1. Know what is important. 1. Bring users to your site, 2. Ensure usefulness and usability, 3. Maximize trust. You will make much more money trying to bring users to your site and ensuring good usability than trying to have beautiful flash and look. Most users care only about finding rapidly what they are looking for and achieving their goals. They don’t care about color and visual appearance. When they find what they are looking for, they usually don’t notice the look. Amazon, Google, Yahoo, Ebay and Craigslist are very successful but they are not beautiful, they are effective.
2. Avoid having wrong design goals. For example minimizing the number of clicks. To ensure having the proper design goals, know the users, their goals and the context of use. If users are going to your site once in a while on a non-mandatory basis (online banking, news, shopping…), you have to treat them as a novice. They have to understand instantly how to use the site. In this context, it is preferable having a few more clicks and pages with less information. On the other hand, for power user, speed is more important. In this context, less actions, pages and clicks are more important.
3. Do few things and do them well. For example for an e-commerce site, ease of finding the product, having the right information on the product and trust are the key success factors. For a search engine, ease of entering queries, speed and pertinence are the key success factors. Don’t spread your energy on other features unless you master your key success factors better than any others.
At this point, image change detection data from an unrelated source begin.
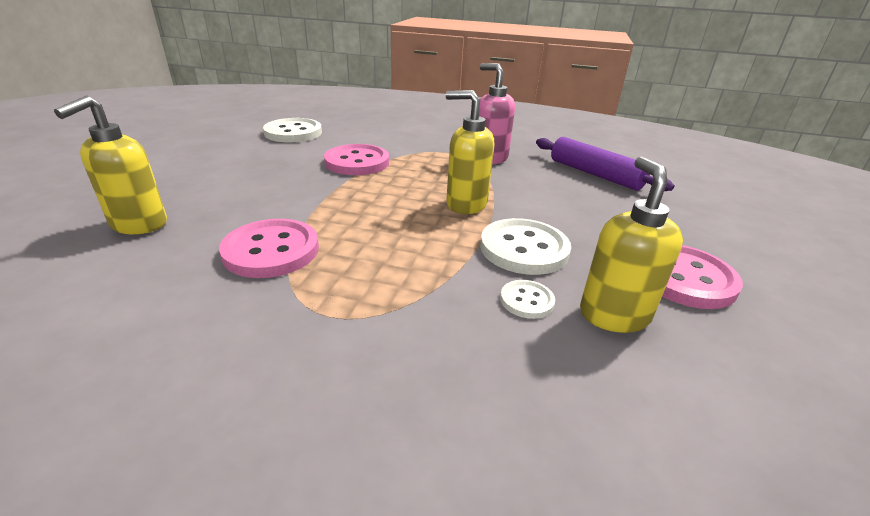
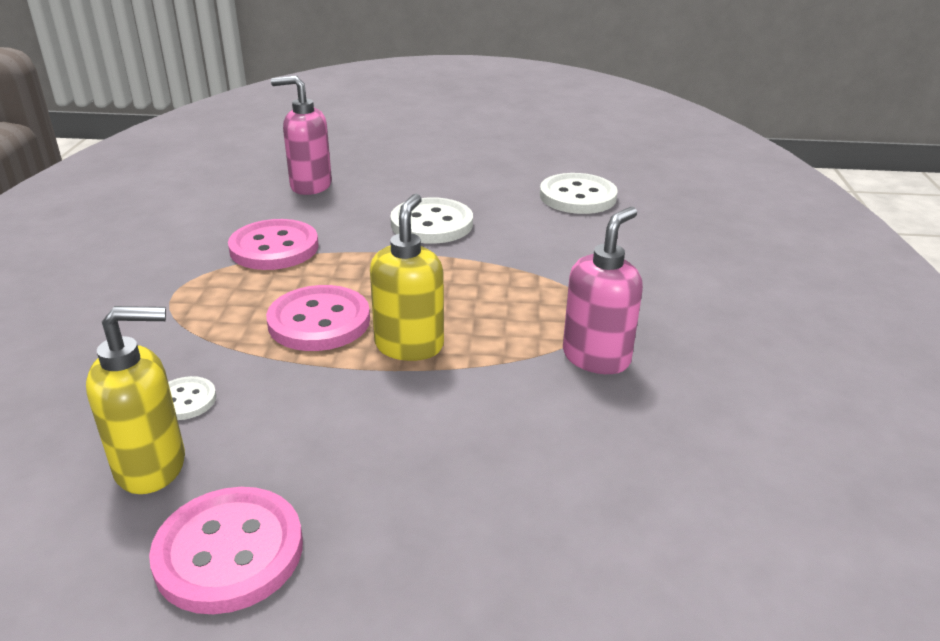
camera: 80 degrees right, 0 degrees up
(138, 224) = (310, 186): yellow soap dispenser -> pink soap dispenser
(357, 162) = (506, 253): pink button -> pink button (319, 321)
(524, 249) = (296, 397): white button -> white button (432, 224)
(595, 174) = (601, 487): purple rolling pin -> none

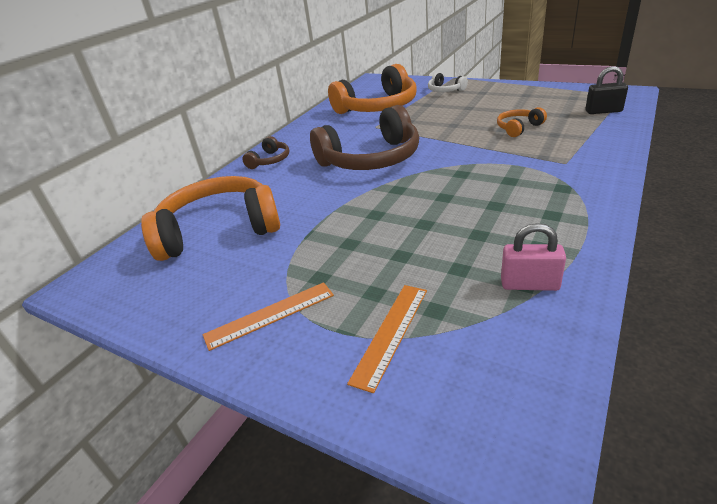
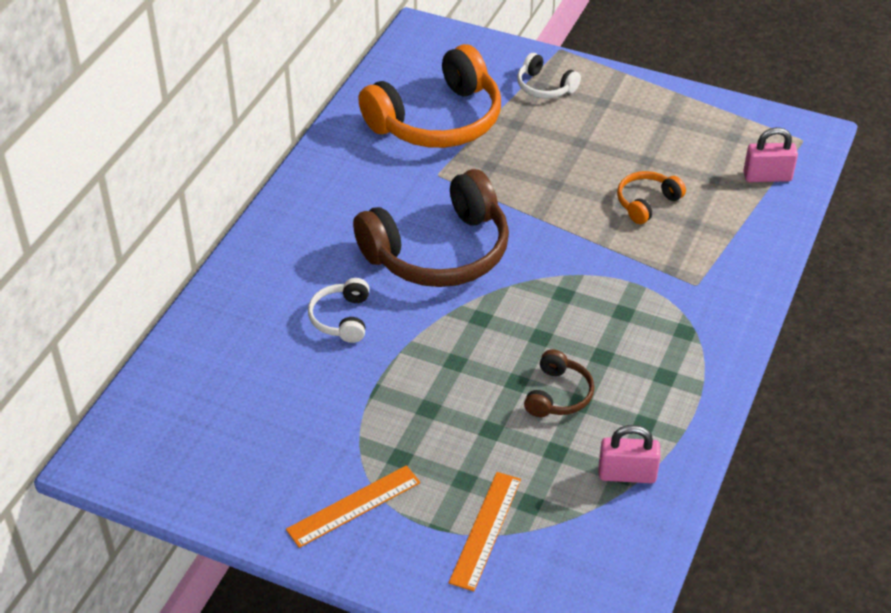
camera: 10 degrees left, 10 degrees up
(219, 230) = (253, 377): orange headphones -> none
(269, 160) = (286, 240): brown headphones -> brown headphones (558, 395)
(295, 195) = (342, 318): none -> white headphones
(603, 111) = (767, 177): black padlock -> pink padlock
4. Design for user limited attention. On the web, many users have little patience and do many things at the same time (they might go on your site while at work). Within 10 seconds, they will abandon if they don’t find what they are looking for. Since the reading speed is about 200 words per minute, you can provide a maximum of 35 words to read before a user abandons. So minimize the quantity of text. Contrary to TV where the full screen is in use, on a computer, only a small portion of the screen is viewed simultaneously (roughly 6 to 7 cm diameter). This is due to the useful field of view, which corresponds to the subtended angle of the fovea vision. Information must be grouped within this diameter. That’s why banners are so ineffective. For most page layout you can afford about 4 to 5 groups. Avoid long lists of items, users read only the first few items at the top of the list. Organize according to the natural eye path. Remember users start from the top left corner, go to the center and if they don’t find what they are looking for, then they try to go to the left expecting a menu. For this reason, avoid menus on the right. The bottom right is the worst real estate of a page.
This sketch show the typical eye pattern on a web page.
5. Avoid relying on branding. Users do not remember seeing your ads, brochure and other corporate information. Keep your brand simple and name your entire product line in relation to a user goal. If you already have a brand for a product, provide a prompt matching the user goal. This also help SEO (Search Engine Optimization). For the same reason, you don’t need to be that consistent between corporate brochure and web site.
6. Users don’t read, they scan. Users will scan text and when they find something that is likely to meet their goals, they click on it. You better to expect that users won’t read your text. A good approach is to provide just a list of hyperlinks with a large font. You can also provide a small description with a maximum of 15 words with smaller lighter font under the hyperlink. This technique is ideal for a newsletter. Users will scan the list, if they are interested, they will click on it and read the description under it.
7. Ensure users understand your text and graphics. At least 50 % of the usability problems are related to the wrong choice terminology. Users get easily confused between concepts such as events and news, schedule and time table…. Minimize the number of concepts. Don’t worry, users mix apples and oranges. Test and test again your site with real users to find the right terminology.
8. Don’t reinvent the wheel. Use basic web controls. You don’t need to create complex navigation structure. A simple menu and the browser’s back and forward button are Ok for most of the cases. Once users have a successful behavior, they continue to us it for other goals. For example, if they find something through the menu, they will try this method again for another goal. Limit your design to familiar controls. Use straight hyperlinks to select a page. You will make more money with blue underlined hyperlinks because the users’ reaction time is about 30 ms less.
9. Use readable font. If users find the information and can’t read it, it’s zero. Why using small fonts? If your fonts are too small, only younger users will be able to read it. With the right size, everybody will be able to read it. Fonts must have a size equal to 1/200th the distance of reading for proper readability. On a computer screen, fonts must be at least 3 mm. For example MS Sans Serif or Verdana at a minimum of 11 points are Ok. Font adjustment controls don’t work because most users that would need them never use them. Those having serious reading problems already have special adjustments on their browser.
10. Be permissive to errors. Users make errors. The best way to manage errors is to allow them. For example, be permissive to various date formats. On the other hand, if users make errors, ensure proper detection, recovery and simple messages. Messages must have two items: the status and the corrective action.